Best Practices for Data Ingestion¶

The most crucial step in building a RAG solution is to ensure the correct data is ingested and available in the system. Search AI supports various data sources, including:

Files
Web pages
Third-party applications via connectors

Supported content types and formats vary across these sources.

Files¶

Search AI supports document ingestion in the following formats:

✅ PDF, DOCX, PPTX, and TXT

Refer to the guidelines below for the optimum ingestion of content from documents.

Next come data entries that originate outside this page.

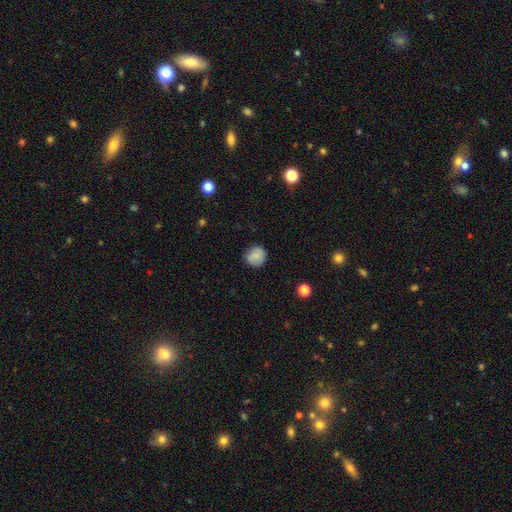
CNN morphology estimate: The model was most divided on "merging": none: 78%, minor disturbance: 17%, major disturbance: 4%, merger: 1%. More confident: how rounded — round (89%); smooth or featured — smooth (79%).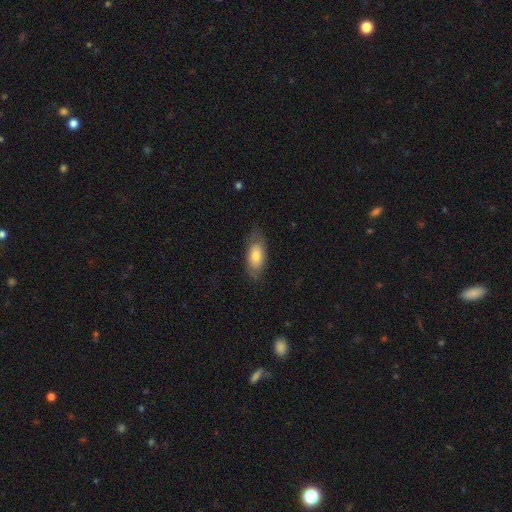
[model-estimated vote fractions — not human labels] This is likely a smooth galaxy (66%). How rounded: clearly in between (88%). Merging: likely none (72%).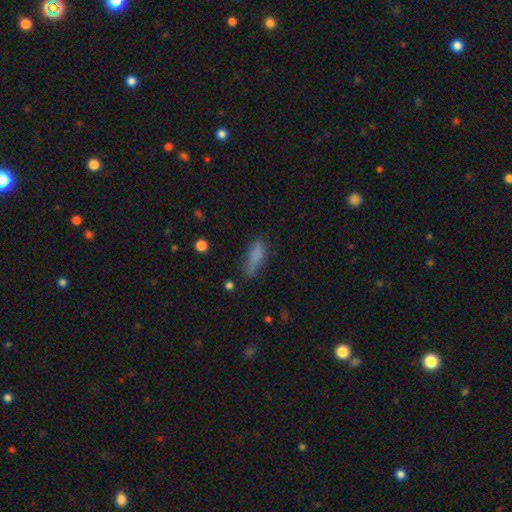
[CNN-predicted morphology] Smooth or featured? smooth (82%)
How rounded? in between (55%)
Merging? none (57%)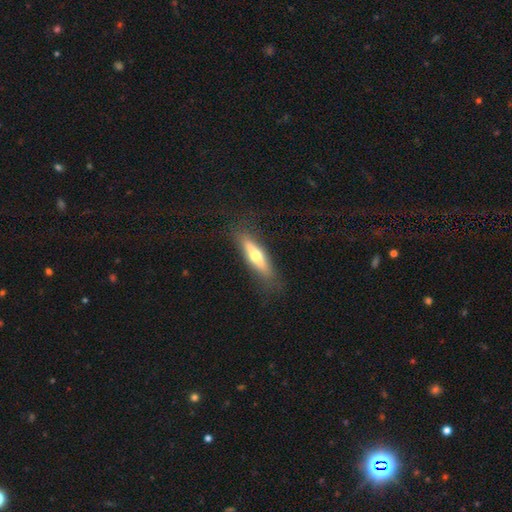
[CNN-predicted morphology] The model was most divided on "smooth or featured": smooth: 50%, featured or disk: 43%, star or artifact: 6%. More confident: merging — none (83%); how rounded — cigar-shaped (72%).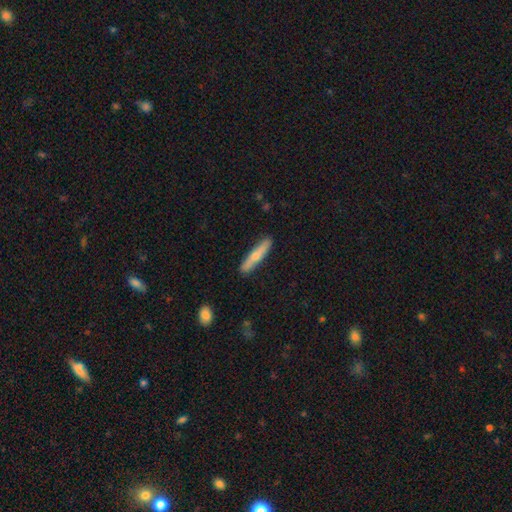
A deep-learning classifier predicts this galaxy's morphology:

Document Quality & Structure¶

For optimal processing and search accuracy, documents should:

Be system-generated (digitally created) rather than scanned or handwritten.
Maintain a consistent layout across all pages.
Be unencrypted and free of password protection to enable processing.
Use shorter, well-structured content to improve search precision.
Avoid unnecessary elements like headers, footers, and metadata that do not contribute to content relevance.

Formatting & Layout Considerations¶

Single-column documents provide the highest retrieval accuracy.
Multi-column layouts may reduce search precision and require fine-tuning.
Documents should have clear section headers and logical content organization for improved readability and search effectiveness.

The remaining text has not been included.